According to Jacob Forney the children who survived the massacre are "competent witnesses" for a trial.

Jun 27, 1859
Jacob Forney

Jacob Forney, Letter to Alfred B. Greenwood, June 27, 1859 in Messages of the President, Numbers 10 and 42, 36th Congress, manuscript, 64. Located at Papers Pertaining to the Territory of Utah, 1849-1870, Records of the U.S. senate, RG 46, NARA

Jacob Forney
Alfred B. Greenwood, Jacob Forney
Alfred B. Greenwood

Sir, I received this morning the enclosed communication from U.S. Attorney General of this Territory. My friend, the Attorney General is quite sick, but will so soon as he recovers, institute proceedings against certain white men in the Southern part of the Territory, who, it is believed, and indeed, I know, are the guilty parties in the perpetration of the unparalleled massacre.
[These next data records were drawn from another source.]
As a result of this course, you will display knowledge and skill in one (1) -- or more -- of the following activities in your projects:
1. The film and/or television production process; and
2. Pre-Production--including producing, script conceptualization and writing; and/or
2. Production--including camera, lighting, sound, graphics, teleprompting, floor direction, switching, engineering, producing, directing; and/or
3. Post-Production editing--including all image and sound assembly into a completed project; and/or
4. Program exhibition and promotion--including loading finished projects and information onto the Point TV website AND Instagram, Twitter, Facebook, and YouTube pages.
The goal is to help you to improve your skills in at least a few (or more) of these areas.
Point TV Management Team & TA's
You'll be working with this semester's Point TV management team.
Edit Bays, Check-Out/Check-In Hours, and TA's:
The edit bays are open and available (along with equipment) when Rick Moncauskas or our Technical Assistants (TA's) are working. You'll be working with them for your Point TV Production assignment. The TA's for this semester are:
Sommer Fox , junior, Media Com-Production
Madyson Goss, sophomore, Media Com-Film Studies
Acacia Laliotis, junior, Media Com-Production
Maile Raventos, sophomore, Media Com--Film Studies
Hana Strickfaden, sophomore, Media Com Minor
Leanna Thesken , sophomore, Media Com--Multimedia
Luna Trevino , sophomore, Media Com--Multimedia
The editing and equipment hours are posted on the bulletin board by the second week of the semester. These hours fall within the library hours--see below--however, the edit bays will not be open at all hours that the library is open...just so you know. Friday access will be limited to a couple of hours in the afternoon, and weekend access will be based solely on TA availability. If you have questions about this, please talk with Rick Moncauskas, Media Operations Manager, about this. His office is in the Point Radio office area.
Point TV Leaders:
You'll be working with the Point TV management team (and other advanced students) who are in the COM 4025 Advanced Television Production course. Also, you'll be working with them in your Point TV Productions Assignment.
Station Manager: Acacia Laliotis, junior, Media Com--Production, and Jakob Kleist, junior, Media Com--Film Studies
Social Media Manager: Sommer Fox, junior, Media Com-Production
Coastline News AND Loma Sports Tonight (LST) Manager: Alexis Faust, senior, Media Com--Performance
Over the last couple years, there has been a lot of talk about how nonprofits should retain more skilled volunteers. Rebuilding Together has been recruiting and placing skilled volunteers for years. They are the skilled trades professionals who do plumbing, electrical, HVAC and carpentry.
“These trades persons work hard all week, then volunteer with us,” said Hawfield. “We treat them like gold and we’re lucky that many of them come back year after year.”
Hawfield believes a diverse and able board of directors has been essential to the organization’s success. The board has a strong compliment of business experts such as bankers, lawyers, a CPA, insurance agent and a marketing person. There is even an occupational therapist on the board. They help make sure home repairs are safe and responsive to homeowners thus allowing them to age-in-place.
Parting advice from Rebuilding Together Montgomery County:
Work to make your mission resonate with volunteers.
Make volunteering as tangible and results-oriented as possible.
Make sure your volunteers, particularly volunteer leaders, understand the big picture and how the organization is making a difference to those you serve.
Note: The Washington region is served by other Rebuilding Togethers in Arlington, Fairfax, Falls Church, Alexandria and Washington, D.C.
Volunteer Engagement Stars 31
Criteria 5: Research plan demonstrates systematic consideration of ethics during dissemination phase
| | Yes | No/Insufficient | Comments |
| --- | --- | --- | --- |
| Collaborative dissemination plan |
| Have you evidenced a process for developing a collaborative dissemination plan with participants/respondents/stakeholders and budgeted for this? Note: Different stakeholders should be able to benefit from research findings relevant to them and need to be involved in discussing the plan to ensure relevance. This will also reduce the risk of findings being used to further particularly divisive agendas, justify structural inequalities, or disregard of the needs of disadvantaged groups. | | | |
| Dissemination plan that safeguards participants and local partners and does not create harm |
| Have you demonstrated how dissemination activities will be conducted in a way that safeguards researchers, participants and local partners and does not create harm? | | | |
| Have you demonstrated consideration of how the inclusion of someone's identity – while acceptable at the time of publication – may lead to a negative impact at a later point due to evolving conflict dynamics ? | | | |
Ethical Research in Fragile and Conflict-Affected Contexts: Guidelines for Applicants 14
By diligent inquiry during the last eight months, and while on my late visit south, and since, I have gathered many important facts in relation to the terrible massacre in September, 1857: more perhaps than any one else. I will, in a very few days (by next mail,) furnish you with a full statement of all the material facts concerning the massacre in question. I hope to get the children started to-morrow, when I will expect a short breathing time again. The two boys, which are retained, and in my possession, are I judge, about eight or nine years old, and both remarkably intellectual and, in my opinion, competent witnesses. I am unable to say when the court will be held in the Southern portion of the Territory.